The average print self-published book sells about 100-150 copies – and most of these are to friends and family. Many self-pub companies will proof your manuscript but fail to do substantial edits. They sell you marketing plans that seem impressive but do not generate sales Again, most self published books sell 300 copies or less. “Rather than publish hundreds of thousands of copies of a few books, Lulu’s mission is to publish 100 copies of 100,000 books.”~ Publishers Weekly
Mistake #2 -Get a Friend or Family Member to Design the Cover
Sure, you know someone who is a graphic designer, but do they know the CreateSpace specs? Have they worked with a Lightening Source template? Do they know the top three colors that sell women’s books? Are they experts in font design, interior layout, and know what current book designs are trending?
Mistake #3 -Fail to Hire a Content Editor
Critique groups are great but you need two and possibly three editors on every book. If you are going to spend your money hire a content editor to give you macro and micro edits. (Preferably one that has actually worked for a publishing house.) Follow up with a proof editor to catch all the grammar and odd phrasing. Enlist sharp-eyed friends to be your beta readers. Only then are you ready to consider self-publishing.
Mistake #4 -Think the Book Will Sell Itself
No book sells itself. As the author, you are responsible for the care and feeding of your book. No one else cares for your book the way you do. If God placed this story on your heart then do not abandon it at birth. This is your baby; care for it!
Mistake #5 -Try to Sell to Bookstores
Bookstores do not want your self-published book. They want income, and lots of it. That’s why they sell items other than books. If a bookstore agrees to carry your book or allow you to hold a book signing they are doing YOU a favor. Be gracious, thank them, but do not expect a bookstore to make your book a best seller.
Mistake #6 -Price Your Book to High
You are not Nicholas Sparks or John Grisham so do not expect the consumer to pay top dollar for your book. You may think your book is worth $14.95 but the consumer determines the perceived value of your book. Create an attractive entry-level price, grow legs under your book, and increase the price only after your book has sold hundreds.
Mistake #7 -No Kindle Version of Your Book
You will make more money selling Kindle copies of your book than you ever will selling print. Kindle copies cost less to produce and produce more income for you. Once you understand this you are miles ahead of most authors.
Mistake #8 -Think a Major Publisher Will Want Your Self-Published Book
They will not. You gave birth to a book. It is yours. A large publisher does not want your book unless it has sold thousands – as in twenty to thirty thousand. And if you self-published and sold thirty thousand copies and made $1.50 profit on each sale why would you WANT to give a publisher 70% of that profit?
Mistake #9 -Publish a Poorly Written Book
Sometimes an editor cannot fix a manuscript and some books should never be published. First novels, even second and third, are seldom ready for publication. But the allure of self-publishing remains. Fight the urge to see your name in print. Instead, learn the craft. Go to conferences. Sit under faculty who have sold to major houses. Learn from their mistakes – not yours.

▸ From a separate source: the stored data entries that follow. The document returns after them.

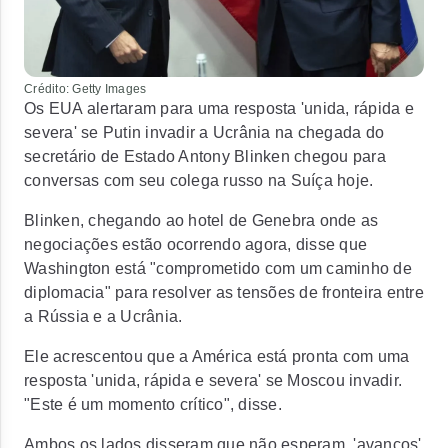
Crédito: Getty Images
Os EUA alertaram para uma resposta 'unida, rápida e
severa' se Putin invadir a Ucrânia na chegada do
secretário de Estado Antony Blinken chegou para
conversas com seu colega russo na Suíça hoje.
Blinken, chegando ao hotel de Genebra onde as
negociações estão ocorrendo agora, disse que
Washington está "comprometido com um caminho de
diplomacia" para resolver as tensões de fronteira entre
a Rússia e a Ucrânia.
Ele acrescentou que a América está pronta com uma
resposta 'unida, rápida e severa' se Moscou invadir.
"Este é um momento crítico", disse.
Ambos os lados disseram que não esperam 'avanços'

Mistake #10 – Ignore Mistakes 1-9 and Think Your Book is the Exception
It is not. The Shack was an exception – and still needs a good content editor. Writing, publishing, and selling a book is hard work. You want it to be hard. Otherwise, all books – even great books – would sell for a penny. Accept that you will have to write a great book, market it, hire editors, cover and book designers, beg for Amazon reviews and be satisfied selling 20 Kindle copies a month for a long time before readers recognize your book is worth $3. Accept that truth and you might be ready to self-publish.